Open LourensVeen opened 3 years ago

LourensVeen commented 3 years ago

The template lets you select a license that you want to license your package under, and puts that into the generated package. But the generated package itself contains a lot of text that's copied straight from the template, which is licensed under the Apache License 2.0. So arguably, any package created from this template should carry two licenses, an Apache 2.0 license licensing the eScience Center-owned part of the copyright, and a license statement describing that the user's part of the copyright is licensed under whichever license they chose.

That's possible, as all the licenses on offer here are compatible with the Apache 2.0 license. But it also feels a bit weird. Should the eScience Center really become part-owner of the copyrights of all packages initialised using our template? Are we going to sue anyone who (accidentally or intentionally) removes our copyright from their package?
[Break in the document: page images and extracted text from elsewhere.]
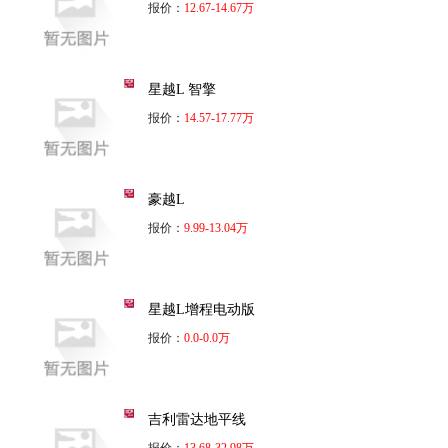
报价：
12.67-14.67万
星越L 智擎
报价：
14.57-17.77万
豪越L
报价：
9.99-13.04万
星越L增程电动版
报价：
0.0-0.0万
吉利雷达地平线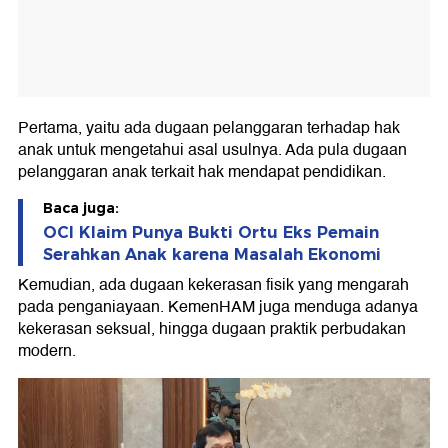
Pertama, yaitu ada dugaan pelanggaran terhadap hak
anak untuk mengetahui asal usulnya. Ada pula dugaan
pelanggaran anak terkait hak mendapat pendidikan.
Baca juga:
OCI Klaim Punya Bukti Ortu Eks Pemain
Serahkan Anak karena Masalah Ekonomi
Kemudian, ada dugaan kekerasan fisik yang mengarah
pada penganiayaan. KemenHAM juga menduga adanya
kekerasan seksual, hingga dugaan praktik perbudakan
modern.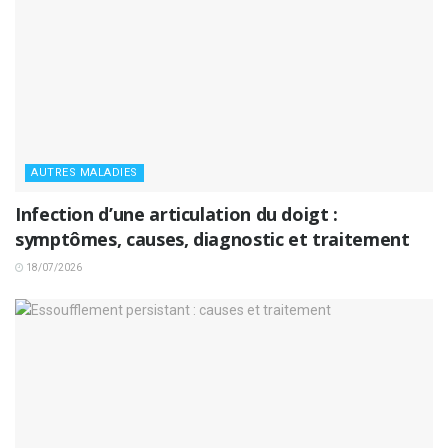
AUTRES MALADIES
Infection d’une articulation du doigt :
symptômes, causes, diagnostic et traitement
18/07/2026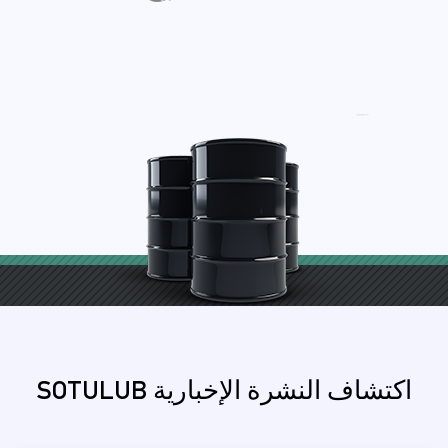
اكتشاف النشرة الإخبارية SOTULUB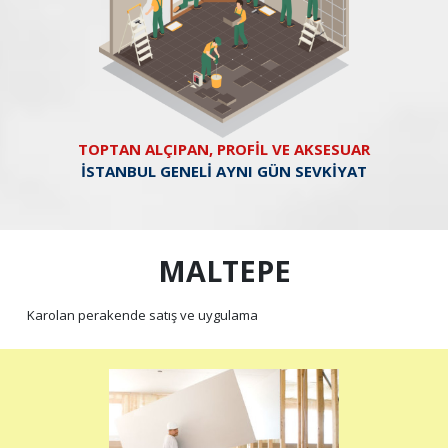
TOPTAN ALÇIPAN, PROFİL VE AKSESUAR
İSTANBUL GENELİ AYNI GÜN SEVKİYAT
MALTEPE
Karolan perakende satış ve uygulama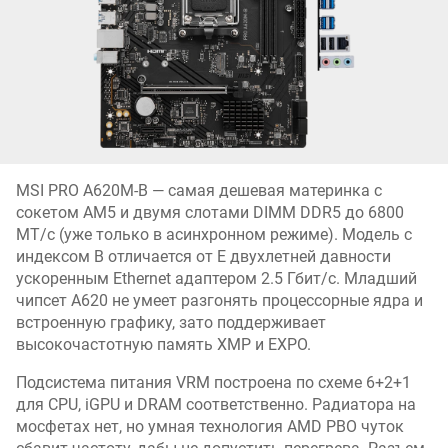
MSI PRO A620M-B — самая дешевая материнка с
сокетом AM5 и двумя слотами DIMM DDR5 до 6800
МТ/с (уже только в асинхронном режиме). Модель с
индексом B отличается от E двухлетней давности
ускоренным Ethernet адаптером 2.5 Гбит/с. Младший
чипсет A620 не умеет разгонять процессорные ядра и
встроенную графику, зато поддерживает
высокочастотную память XMP и EXPO.
Подсистема питания VRM построена по схеме 6+2+1
для CPU, iGPU и DRAM соответственно. Радиатора на
мосфетах нет, но умная технология AMD PBO чуток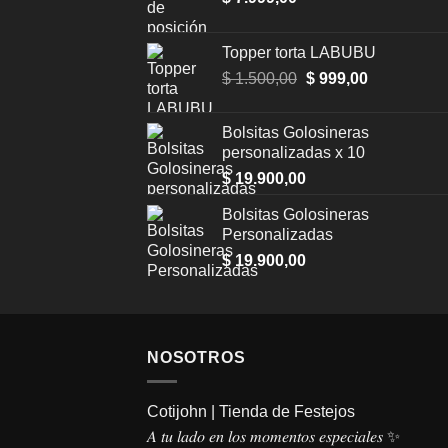
Topper torta LABUBU
Original
Current
$
1.500,00
$
999,00
price
price
was:
is:
Bolsitas Golosineras
$ 1.500,00.
$ 999,00.
personalizadas x 10
$
19.900,00
Bolsitas Golosineras
Personalizadas
$
19.900,00
NOSOTROS
Cotijohn | Tienda de Festejos
𝐴 𝑡𝑢 𝑙𝑎𝑑𝑜 𝑒𝑛 𝑙𝑜𝑠 𝑚𝑜𝑚𝑒𝑛𝑡𝑜𝑠 𝑒𝑠𝑝𝑒𝑐𝑖𝑎𝑙𝑒𝑠 ✨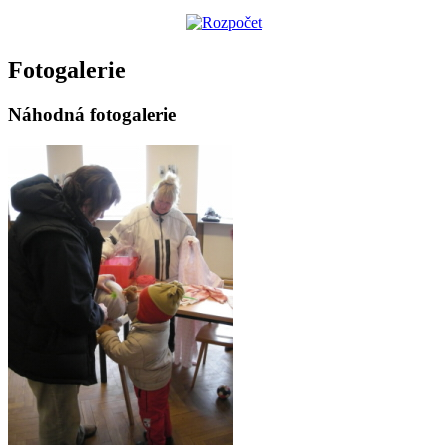
Fotogalerie
Náhodná fotogalerie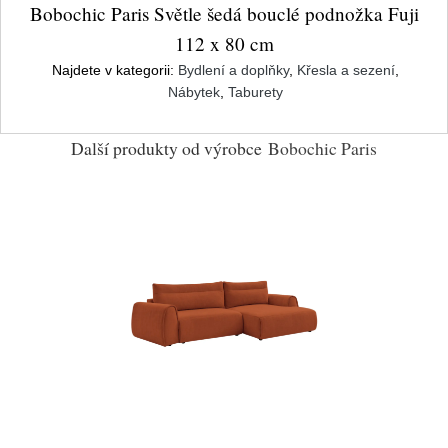
Bobochic Paris Světle šedá bouclé podnožka Fuji
112 x 80 cm
Najdete v kategorii:
Bydlení a doplňky
,
Křesla a sezení
,
Nábytek
,
Taburety
Další produkty od výrobce
Bobochic Paris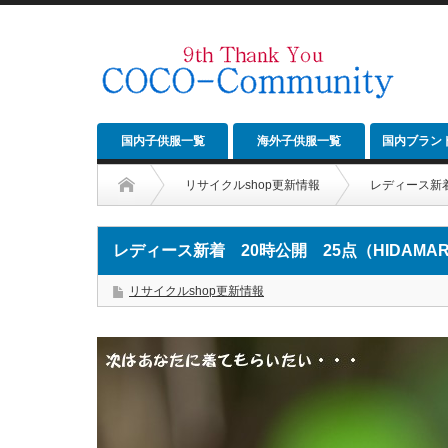
国内子供服一覧
海外子供服一覧
国内ブラン
リサイクルshop更新情報
レディース新着
レディース新着 20時公開 25点（HIDAMAR
リサイクルshop更新情報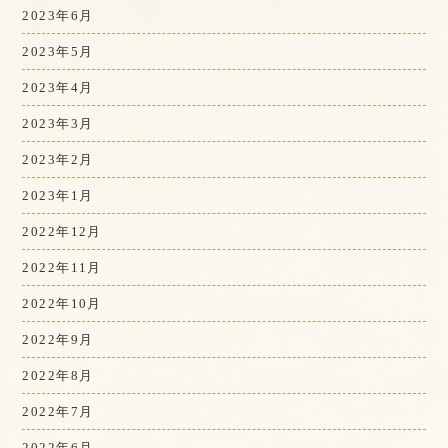
2023年6月
2023年5月
2023年4月
2023年3月
2023年2月
2023年1月
2022年12月
2022年11月
2022年10月
2022年9月
2022年8月
2022年7月
2022年6月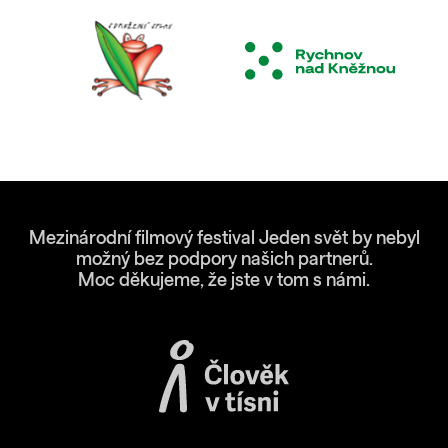
Mezinárodní filmový festival Jeden svět by nebyl
možný bez podpory našich partnerů.
Moc děkujeme, že jste v tom s námi.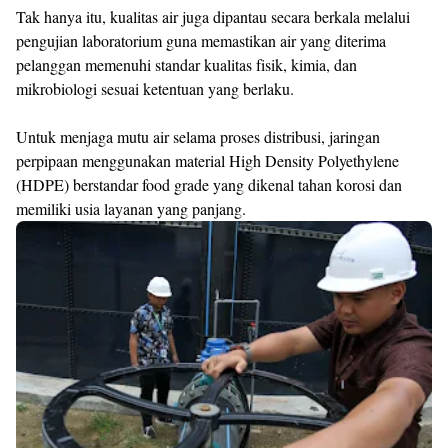
Tak hanya itu, kualitas air juga dipantau secara berkala melalui
pengujian laboratorium guna memastikan air yang diterima
pelanggan memenuhi standar kualitas fisik, kimia, dan
mikrobiologi sesuai ketentuan yang berlaku.
Untuk menjaga mutu air selama proses distribusi, jaringan
perpipaan menggunakan material High Density Polyethylene
(HDPE) berstandar food grade yang dikenal tahan korosi dan
memiliki usia layanan yang panjang.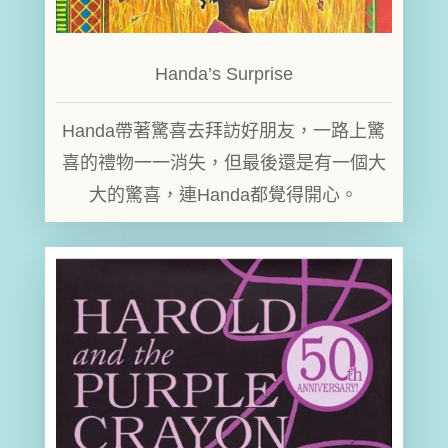
Handa’s Surprise
Handa帶著驚喜去拜訪好朋友，一路上驚
喜的禮物一一消失，但最後還是有一個大
大的驚喜，連Handa都覺得開心。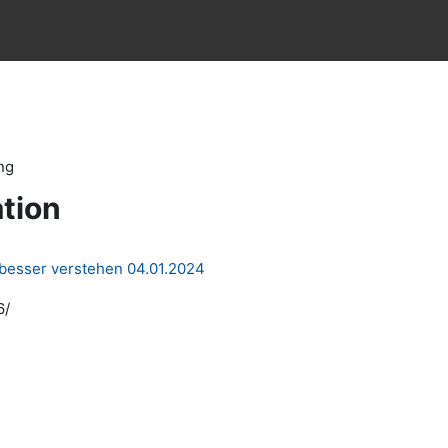
ng
tion
 besser verstehen 04.01.2024
6/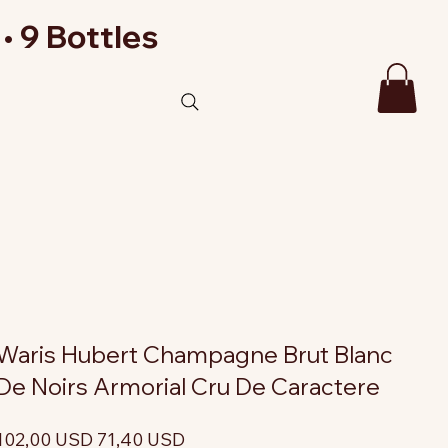
• 9 Bottles
Waris Hubert Champagne Brut Blanc
De Noirs Armorial Cru De Caractere
rezzo
Prezzo
102,00 USD
71,40 USD
riginale
scontato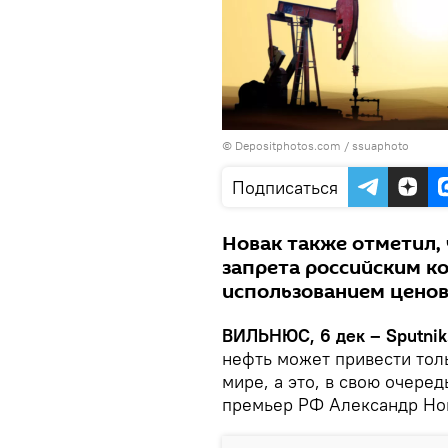
© Depositphotos.com /
ssuaphoto
Подписаться
Новак также отметил,
запрета российским к
использованием ценов
ВИЛЬНЮС, 6 дек – Sputnik
нефть может привести тол
мире, а это, в свою очеред
премьер РФ Александр Но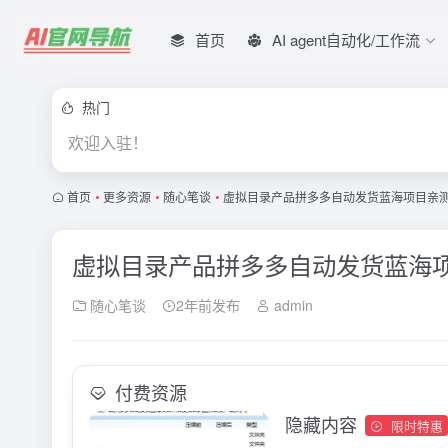
首页
AI agent自动化/工作流
热门
欢迎入驻！
首页
•
更多资源
•
随心笔谈
•
虚拟目录产品拼多多自动发货蓝海项目亲
虚拟目录产品拼多多自动发货蓝海
随心笔谈
2年前发布
admin
付费资源
隐藏内容
限时特惠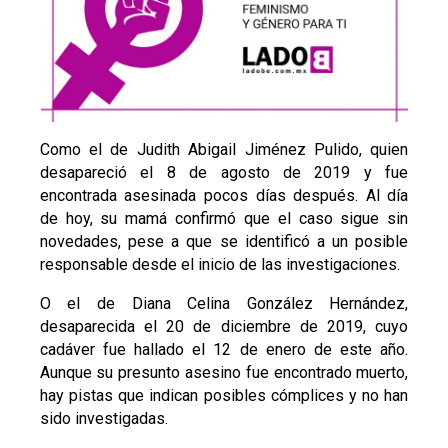
Como el de Judith Abigail Jiménez Pulido, quien
desapareció el 8 de agosto de 2019 y fue
encontrada asesinada pocos días después. Al día
de hoy, su mamá confirmó que el caso sigue sin
novedades, pese a que se identificó a un posible
responsable desde el inicio de las investigaciones.
O el de Diana Celina González Hernández,
desaparecida el 20 de diciembre de 2019, cuyo
cadáver fue hallado el 12 de enero de este año.
Aunque su presunto asesino fue encontrado muerto,
hay pistas que indican posibles cómplices y no han
sido investigadas.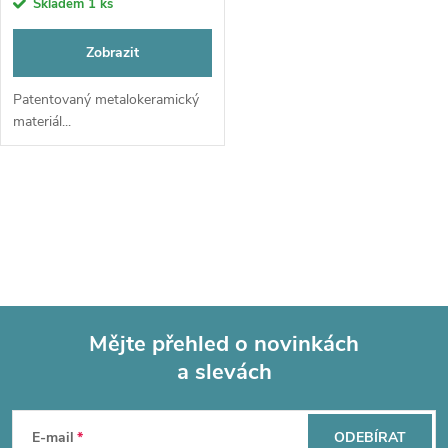
r
Skladem
1 ks
o
o
Zobrazit
d
d
Patentovaný metalokeramický
materiál...
u
u
k
O
k
t
v
t
l
ů
ů
á
Mějte přehled o novinkách
d
a slevách
Z
a
á
c
E-mail
ODEBÍRAT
I propose that we add a statement that makes it clear that while the template is licensed under the Apache License 2.0, we consider the generated code to be CC0. That means you can just use it and license the generated code and your additions in any way you want, without having to drag along an extra license. Basically, what everyone does, and what the template itself does, but making it official.

GCC does the same thing with its headers, those will end up in your binary when you compile your code, but it has a statement that says that the GPL does not extend to those headers and that you can license your binary in any way you want.

egpbos commented 2 years ago

It would be nice to have this discussion at the cookiecutter level as well. Seems like a good default to me.